Here are two claims you’ve probably heard recently about the effects of immigration in the U.S.:
- Democrats are using immigration to increase their vote share, because immigrants are more likely to vote for Democrats.
- Republicans are using immigration to increase their vote share, because dislike of immigration makes people more likely to vote for Republicans.
The two claims contradict each other, or at least push in opposite directions. People may have some intuition about which effect is more powerful, but now a trio of economists has mined demographic data from the U.S. Census Bureau to figure out which effect is, in fact, the bigger one.
“Noncitizen/undocumented immigrants are both the enemy and the raison d’être of some politicians,” wrote Anna Maria Mayda of Georgetown University, Giovanni Peri at the University of California, Davis, and Walter Steingress at the Bank of France.

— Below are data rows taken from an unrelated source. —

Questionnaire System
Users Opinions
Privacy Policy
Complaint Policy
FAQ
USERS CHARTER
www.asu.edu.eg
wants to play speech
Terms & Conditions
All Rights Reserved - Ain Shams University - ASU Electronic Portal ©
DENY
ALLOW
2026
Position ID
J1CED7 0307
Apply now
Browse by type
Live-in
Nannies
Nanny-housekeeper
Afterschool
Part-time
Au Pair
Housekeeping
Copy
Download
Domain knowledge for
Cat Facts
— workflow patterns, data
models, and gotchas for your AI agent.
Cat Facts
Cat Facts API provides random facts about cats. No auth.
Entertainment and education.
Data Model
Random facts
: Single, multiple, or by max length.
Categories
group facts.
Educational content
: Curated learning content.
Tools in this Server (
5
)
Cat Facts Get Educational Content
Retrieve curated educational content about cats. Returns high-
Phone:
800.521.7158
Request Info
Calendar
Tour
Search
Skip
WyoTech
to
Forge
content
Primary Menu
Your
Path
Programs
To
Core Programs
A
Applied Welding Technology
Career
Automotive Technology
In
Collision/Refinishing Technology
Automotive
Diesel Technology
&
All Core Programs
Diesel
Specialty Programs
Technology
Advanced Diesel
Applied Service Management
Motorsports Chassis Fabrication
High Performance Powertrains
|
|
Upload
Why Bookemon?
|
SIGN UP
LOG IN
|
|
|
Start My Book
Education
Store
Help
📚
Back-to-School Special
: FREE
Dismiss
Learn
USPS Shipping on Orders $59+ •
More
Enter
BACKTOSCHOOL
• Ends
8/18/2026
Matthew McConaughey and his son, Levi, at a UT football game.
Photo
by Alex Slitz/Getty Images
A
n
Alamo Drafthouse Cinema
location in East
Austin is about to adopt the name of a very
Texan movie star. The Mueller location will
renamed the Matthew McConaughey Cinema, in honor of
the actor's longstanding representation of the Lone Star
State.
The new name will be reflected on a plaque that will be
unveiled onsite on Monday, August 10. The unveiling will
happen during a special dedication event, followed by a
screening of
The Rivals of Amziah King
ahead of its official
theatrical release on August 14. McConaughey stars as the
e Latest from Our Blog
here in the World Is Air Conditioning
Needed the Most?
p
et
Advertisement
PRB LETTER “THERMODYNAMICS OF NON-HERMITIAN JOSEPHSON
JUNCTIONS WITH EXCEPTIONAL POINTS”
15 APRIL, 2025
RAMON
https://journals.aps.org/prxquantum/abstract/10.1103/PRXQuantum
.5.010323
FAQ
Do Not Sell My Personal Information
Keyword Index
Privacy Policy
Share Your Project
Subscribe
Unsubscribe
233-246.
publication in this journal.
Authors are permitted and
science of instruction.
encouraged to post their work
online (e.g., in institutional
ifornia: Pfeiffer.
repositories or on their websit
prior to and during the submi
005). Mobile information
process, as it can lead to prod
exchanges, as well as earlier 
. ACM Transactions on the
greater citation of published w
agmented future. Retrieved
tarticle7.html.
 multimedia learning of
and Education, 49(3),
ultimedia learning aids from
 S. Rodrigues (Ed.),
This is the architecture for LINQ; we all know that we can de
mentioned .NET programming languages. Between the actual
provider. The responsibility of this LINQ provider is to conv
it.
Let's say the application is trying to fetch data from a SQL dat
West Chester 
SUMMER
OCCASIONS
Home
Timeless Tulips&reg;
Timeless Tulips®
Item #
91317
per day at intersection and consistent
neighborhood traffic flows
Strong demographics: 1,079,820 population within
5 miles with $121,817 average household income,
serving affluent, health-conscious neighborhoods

Their research was published this week as a working paper by the National Bureau of Economic Research.
First, the authors find that both effects do happen. Immigrants who become voting citizens really are more likely to support Democrats, while rising immigration really does cause native voters to more heavily favor Republicans.
Second, it turns out that neither effect automatically trumps the other. In fact, the key takeaway of the research is that increasing immigration would, on net, boost Democrats in 353 districts. It would only boost Republicans in 55 districts.
The districts in which Republicans are boosted makes this a much more complicated story than you might think. For the most part, it’s districts with a lot of immigration that make voters more likely to vote Republican.
As the authors note, “The political returns to talking tough on migration share has a positive impact on Republicans’ political success only when this share is high, which presumably makes the topic of migration salient in voters’ minds or increases the concern of citizens.”
Or, in other words, a little bit of immigration helps Democrats by giving them new voters, but a lot of it helps Republicans by driving native voters’ worries. The researchers note that in some European countries, for example, immigration has become a clear positive for conservative parties, rather than for liberal ones.
The authors present a more nuanced picture of immigration than is typical among politicians. (Mr. Peri has also conducted research suggesting that immigrants, especially with STEM educations, boost the wages of other highly educated workers rather than forcing them down, suggesting the political implications of high-skilled immigration could be quite a bit different than low-skilled immigration.) Their findings don’t present a very clear roadmap for either party.
Yes, immigrants who can vote help Democrats; immigrants who can’t vote help Republicans. But both parties appear to face some clear and surprising electoral risks of overdoing it or underdoing it on immigration.